__PROBLEM DETAILS__. The whole listing is to be set down again without alteration.

### GIVEN RECORDS ###

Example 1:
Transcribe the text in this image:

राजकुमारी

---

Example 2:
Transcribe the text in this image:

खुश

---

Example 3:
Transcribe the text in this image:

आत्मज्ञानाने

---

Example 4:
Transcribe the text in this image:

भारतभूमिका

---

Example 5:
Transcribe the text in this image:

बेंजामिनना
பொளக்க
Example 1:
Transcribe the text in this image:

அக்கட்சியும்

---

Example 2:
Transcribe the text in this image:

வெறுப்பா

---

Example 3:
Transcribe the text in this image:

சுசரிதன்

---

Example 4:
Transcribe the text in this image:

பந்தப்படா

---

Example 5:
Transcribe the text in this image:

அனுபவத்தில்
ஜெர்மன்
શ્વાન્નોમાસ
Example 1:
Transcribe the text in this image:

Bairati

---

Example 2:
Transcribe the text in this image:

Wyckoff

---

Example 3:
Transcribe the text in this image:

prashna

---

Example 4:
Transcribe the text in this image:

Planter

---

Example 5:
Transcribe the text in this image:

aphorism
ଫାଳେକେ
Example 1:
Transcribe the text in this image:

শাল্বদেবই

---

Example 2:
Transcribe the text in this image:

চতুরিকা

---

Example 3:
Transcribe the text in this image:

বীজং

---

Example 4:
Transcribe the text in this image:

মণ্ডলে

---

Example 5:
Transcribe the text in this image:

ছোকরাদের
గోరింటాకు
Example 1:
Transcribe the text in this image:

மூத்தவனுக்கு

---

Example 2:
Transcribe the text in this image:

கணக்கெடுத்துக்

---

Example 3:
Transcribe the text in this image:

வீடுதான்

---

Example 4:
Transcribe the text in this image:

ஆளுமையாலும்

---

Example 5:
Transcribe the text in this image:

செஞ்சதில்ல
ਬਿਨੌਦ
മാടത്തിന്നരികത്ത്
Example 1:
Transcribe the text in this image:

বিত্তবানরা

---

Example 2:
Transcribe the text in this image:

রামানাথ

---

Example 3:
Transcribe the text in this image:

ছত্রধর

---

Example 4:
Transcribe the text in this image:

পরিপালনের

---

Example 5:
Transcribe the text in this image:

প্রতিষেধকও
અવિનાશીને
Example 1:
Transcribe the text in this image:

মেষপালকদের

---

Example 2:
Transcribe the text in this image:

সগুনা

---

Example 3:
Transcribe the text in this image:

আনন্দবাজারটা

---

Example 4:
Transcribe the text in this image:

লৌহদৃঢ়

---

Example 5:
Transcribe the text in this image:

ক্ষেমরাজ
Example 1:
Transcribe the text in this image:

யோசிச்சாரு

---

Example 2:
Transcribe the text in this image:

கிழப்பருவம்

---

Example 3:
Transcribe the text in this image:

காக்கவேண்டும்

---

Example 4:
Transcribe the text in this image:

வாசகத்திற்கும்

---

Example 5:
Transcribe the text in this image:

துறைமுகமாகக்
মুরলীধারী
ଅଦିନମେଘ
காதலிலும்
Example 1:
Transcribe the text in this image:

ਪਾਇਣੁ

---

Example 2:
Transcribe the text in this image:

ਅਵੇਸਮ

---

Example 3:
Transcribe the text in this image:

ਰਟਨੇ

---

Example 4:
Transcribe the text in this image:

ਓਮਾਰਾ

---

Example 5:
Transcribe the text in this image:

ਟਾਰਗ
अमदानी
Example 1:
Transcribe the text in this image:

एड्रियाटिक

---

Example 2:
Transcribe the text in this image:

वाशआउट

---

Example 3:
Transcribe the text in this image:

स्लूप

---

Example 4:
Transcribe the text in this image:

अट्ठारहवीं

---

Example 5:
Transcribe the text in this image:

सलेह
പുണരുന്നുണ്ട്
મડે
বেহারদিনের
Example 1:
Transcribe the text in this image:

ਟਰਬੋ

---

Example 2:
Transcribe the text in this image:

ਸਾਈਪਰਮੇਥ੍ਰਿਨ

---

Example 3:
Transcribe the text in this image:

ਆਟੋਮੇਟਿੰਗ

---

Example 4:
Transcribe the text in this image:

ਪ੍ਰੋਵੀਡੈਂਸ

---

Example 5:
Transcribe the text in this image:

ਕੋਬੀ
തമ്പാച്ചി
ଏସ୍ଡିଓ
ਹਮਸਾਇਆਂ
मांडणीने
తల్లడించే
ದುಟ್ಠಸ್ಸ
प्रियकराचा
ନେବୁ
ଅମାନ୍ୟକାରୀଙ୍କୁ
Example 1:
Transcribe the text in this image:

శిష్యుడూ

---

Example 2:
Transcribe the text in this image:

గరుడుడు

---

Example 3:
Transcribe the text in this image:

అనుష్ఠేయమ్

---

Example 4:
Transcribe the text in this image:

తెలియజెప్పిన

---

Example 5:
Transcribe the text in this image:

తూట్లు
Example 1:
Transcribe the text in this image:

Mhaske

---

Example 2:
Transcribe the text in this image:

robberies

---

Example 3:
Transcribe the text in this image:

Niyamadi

###

__SOLUTION FOR THIS PROBLEM__.
Example 1:
Transcribe the text in this image:

राजकुमारी

---

Example 2:
Transcribe the text in this image:

खुश

---

Example 3:
Transcribe the text in this image:

आत्मज्ञानाने

---

Example 4:
Transcribe the text in this image:

भारतभूमिका

---

Example 5:
Transcribe the text in this image:

बेंजामिनना
பொளக்க
Example 1:
Transcribe the text in this image:

அக்கட்சியும்

---

Example 2:
Transcribe the text in this image:

வெறுப்பா

---

Example 3:
Transcribe the text in this image:

சுசரிதன்

---

Example 4:
Transcribe the text in this image:

பந்தப்படா

---

Example 5:
Transcribe the text in this image:

அனுபவத்தில்
ஜெர்மன்
શ્વાન્નોમાસ
Example 1:
Transcribe the text in this image:

Bairati

---

Example 2:
Transcribe the text in this image:

Wyckoff

---

Example 3:
Transcribe the text in this image:

prashna

---

Example 4:
Transcribe the text in this image:

Planter

---

Example 5:
Transcribe the text in this image:

aphorism
ଫାଳେକେ
Example 1:
Transcribe the text in this image:

শাল্বদেবই

---

Example 2:
Transcribe the text in this image:

চতুরিকা

---

Example 3:
Transcribe the text in this image:

বীজং

---

Example 4:
Transcribe the text in this image:

মণ্ডলে

---

Example 5:
Transcribe the text in this image:

ছোকরাদের
గోరింటాకు
Example 1:
Transcribe the text in this image:

மூத்தவனுக்கு

---

Example 2:
Transcribe the text in this image:

கணக்கெடுத்துக்

---

Example 3:
Transcribe the text in this image:

வீடுதான்

---

Example 4:
Transcribe the text in this image:

ஆளுமையாலும்

---

Example 5:
Transcribe the text in this image:

செஞ்சதில்ல
ਬਿਨੌਦ
മാടത്തിന്നരികത്ത്
Example 1:
Transcribe the text in this image:

বিত্তবানরা

---

Example 2:
Transcribe the text in this image:

রামানাথ

---

Example 3:
Transcribe the text in this image:

ছত্রধর

---

Example 4:
Transcribe the text in this image:

পরিপালনের

---

Example 5:
Transcribe the text in this image:

প্রতিষেধকও
અવિનાશીને
Example 1:
Transcribe the text in this image:

মেষপালকদের

---

Example 2:
Transcribe the text in this image:

সগুনা

---

Example 3:
Transcribe the text in this image:

আনন্দবাজারটা

---

Example 4:
Transcribe the text in this image:

লৌহদৃঢ়

---

Example 5:
Transcribe the text in this image:

ক্ষেমরাজ
Example 1:
Transcribe the text in this image:

யோசிச்சாரு

---

Example 2:
Transcribe the text in this image:

கிழப்பருவம்

---

Example 3:
Transcribe the text in this image:

காக்கவேண்டும்

---

Example 4:
Transcribe the text in this image:

வாசகத்திற்கும்

---

Example 5:
Transcribe the text in this image:

துறைமுகமாகக்
মুরলীধারী
ଅଦିନମେଘ
காதலிலும்
Example 1:
Transcribe the text in this image:

ਪਾਇਣੁ

---

Example 2:
Transcribe the text in this image:

ਅਵੇਸਮ

---

Example 3:
Transcribe the text in this image:

ਰਟਨੇ

---

Example 4:
Transcribe the text in this image:

ਓਮਾਰਾ

---

Example 5:
Transcribe the text in this image:

ਟਾਰਗ
अमदानी
Example 1:
Transcribe the text in this image:

एड्रियाटिक

---

Example 2:
Transcribe the text in this image:

वाशआउट

---

Example 3:
Transcribe the text in this image:

स्लूप

---

Example 4:
Transcribe the text in this image:

अट्ठारहवीं

---

Example 5:
Transcribe the text in this image:

सलेह
പുണരുന്നുണ്ട്
મડે
বেহারদিনের
Example 1:
Transcribe the text in this image:

ਟਰਬੋ

---

Example 2:
Transcribe the text in this image:

ਸਾਈਪਰਮੇਥ੍ਰਿਨ

---

Example 3:
Transcribe the text in this image:

ਆਟੋਮੇਟਿੰਗ

---

Example 4:
Transcribe the text in this image:

ਪ੍ਰੋਵੀਡੈਂਸ

---

Example 5:
Transcribe the text in this image:

ਕੋਬੀ
തമ്പാച്ചി
ଏସ୍ଡିଓ
ਹਮਸਾਇਆਂ
मांडणीने
తల్లడించే
ದುಟ್ಠಸ್ಸ
प्रियकराचा
ନେବୁ
ଅମାନ୍ୟକାରୀଙ୍କୁ
Example 1:
Transcribe the text in this image:

శిష్యుడూ

---

Example 2:
Transcribe the text in this image:

గరుడుడు

---

Example 3:
Transcribe the text in this image:

అనుష్ఠేయమ్

---

Example 4:
Transcribe the text in this image:

తెలియజెప్పిన

---

Example 5:
Transcribe the text in this image:

తూట్లు
Example 1:
Transcribe the text in this image:

Mhaske

---

Example 2:
Transcribe the text in this image:

robberies

---

Example 3:
Transcribe the text in this image:

Niyamadi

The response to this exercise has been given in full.